The appeal is from an order overruling appellants' motion to vacate an order appointing one Thompson temporary receiver and directing him as such to take charge of and operate (under the supervision of the court) the "School of Experience for Stenographers" in Dallas, alleged to belong to appellant Mrs. Rose W. Shannon, wife of the appellant W. E. Shannon. In her petition, appellee Miss Lois Harper (plaintiff below) alleged that she and Mrs. Shannon entered into a contract in writing (attached to her petition as an exhibit) whereby she (appellee) became manager of said school on terms specified in the contract, and that Mrs. Shannon afterward discharged her as such manager and refused to pay her parts of salary due her under the contract a sum of money she loaned to Mrs. Shannon, and sums of money paid by her at Mrs. Shannon's request for articles purchased for use in operating the school, amounting in the aggregate, it was alleged, to $687.75.

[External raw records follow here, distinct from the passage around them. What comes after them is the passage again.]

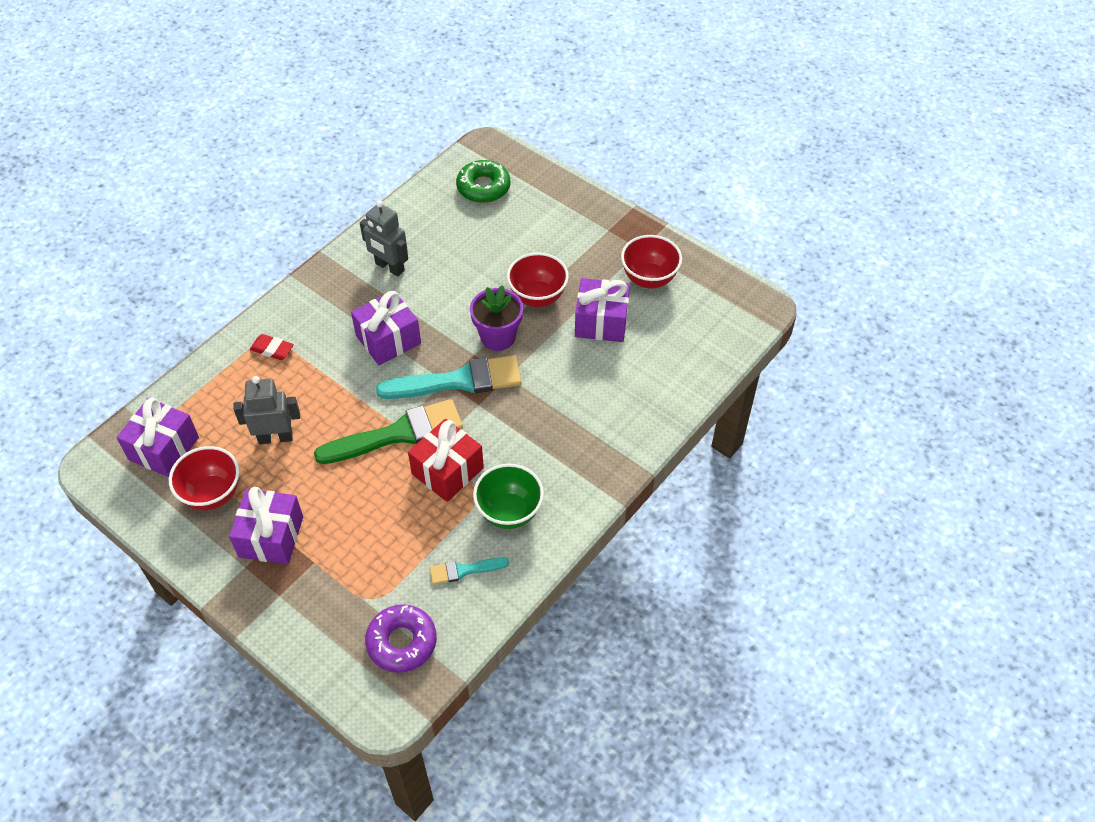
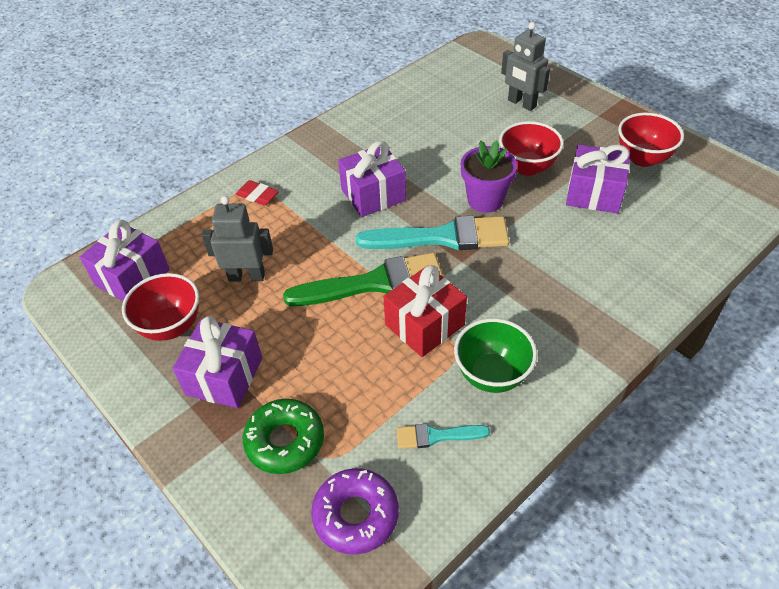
camera: 10 degrees right, 5 degrees down
grey robot [360,200,408,277] -> grey robot moved to [501,22,550,111]
green donut [456,160,510,203] -> green donut moved to [243,399,324,474]

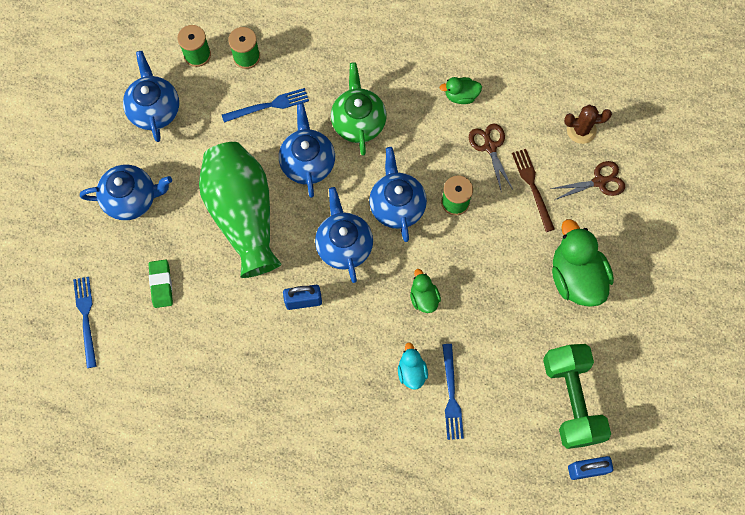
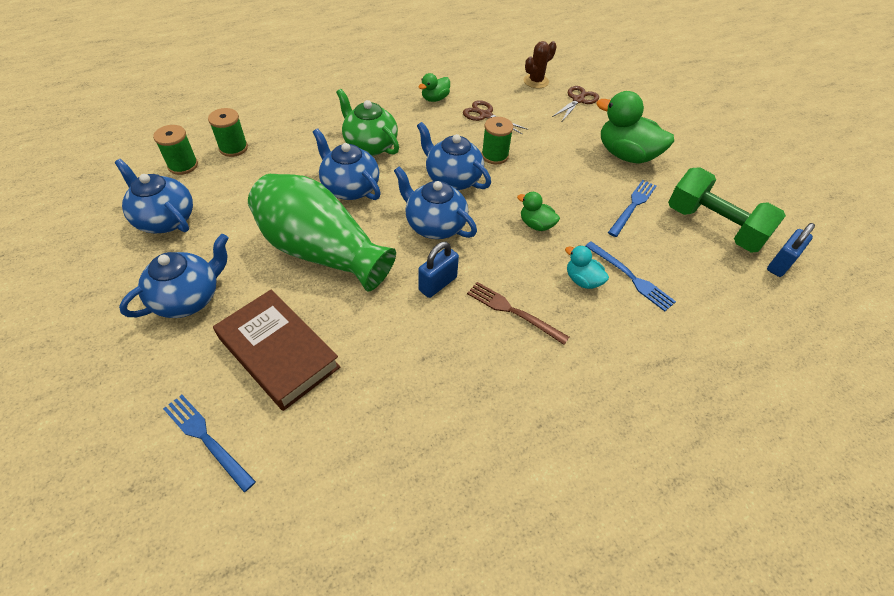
camera: 40 degrees left, 20 degrees down
green eraser [149,260,173,308] -> brown book [213,290,340,411]
blue fork [222,88,309,123] -> blue fork moved to [608,180,656,237]
brown fork [512,149,555,232] -> brown fork moved to [467,282,569,345]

One of the grounds urged in the motion in the court below was that it appeared (and it did, as is shown in the record sent to this court) that Miss Harper's suit was that of a creditor without a lien of any kind securing the amount, or any of it, of the indebtedness claimed. It is insisted the court was without right to appoint a receiver in the suit of such a creditor. The contention is supported by the authorities, and it is sustained. "A mere contract creditor who neither by his contract nor by a judgment (it is said in 1 Tardy's Smith on Receivers, 649) has obtained a lien upon any property of his debtor, is not in a position, unless aided by a special statute, to institute an action in equity in which he can ask for the appointment of a Receiver and thus deprive the debtor of the possession and management of his property." That the statute (article 2293, Rev.St. 1925) does not authorize the appointment of a receiver in such a case has been directly determined by the Supreme Court. Carter v. Hightower, 79 Tex. 135, 15 S.W. 223; and see Cahn v. Johnson, 12 Tex. Civ. App. 304, 33 S.W. 1000, and Tunnell v. Johnson (Tex.Civ.App.) 209 S.W. 451.
The judgment will be reversed, and the cause will be remanded to the court below with instructions to discharge the receiver and return to appellants all property held by him as such.